In particular, a fairly significant repertoire has been written for female singers, large numbers of pieces being written specifically for singers such as Cathy Berberian, Mary Thomas, Jane Manning and Nicola Walker-Smith. One of the earliest was Aria, written by John Cage for Berberian in 1958, and although the heyday of EVT was the 1960s and early 1970s, there are still many composers using extended techniques in their work, particularly electroacoustic composers writing works that also involve live performers. Significant practitioners working primarily in the US include William Pearson, Diamanda Galas and, of course, Meredith Monk. In a career spanning forty years, Monk is without question the most significant performer in this genre who is equally a composer, composing with and on her own voice to create a distinctive idiom that runs in parallel to the repertoire being created mainly by male composers for female singers in Europe.
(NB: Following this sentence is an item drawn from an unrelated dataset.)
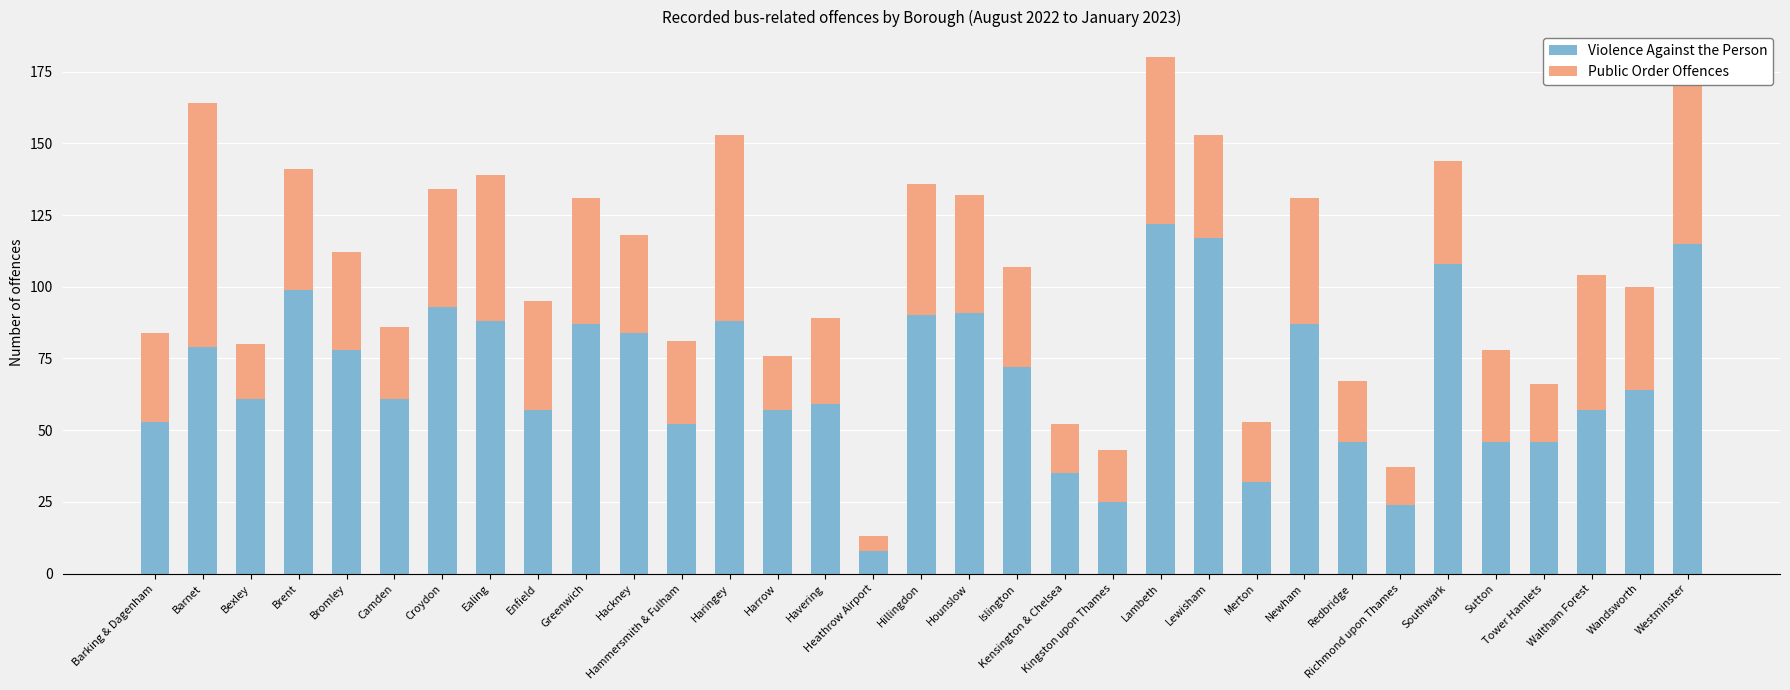

Is it true that Violence Against the Person equals 56 at Haringey?

False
The most famous male singer in this genre was the extraordinary Roy Hart, for whom Peter Maxwell Davies wrote Eight songs for a Mad King in 1969. Hart could sing chords (he could even produced quite well tuned chords) as well as having a five octave range and astonishing versatility. The British composer Trevor Wishart has also done a great deal of experimenting, performing and composing in this area, producing extended works such as the Vox cycle for four vocalists and tape.
One of the most famous pieces in the repertoire is Luciano Berio's Sequenza III (1966), also written for Cathy Berberian, and after which this site is named.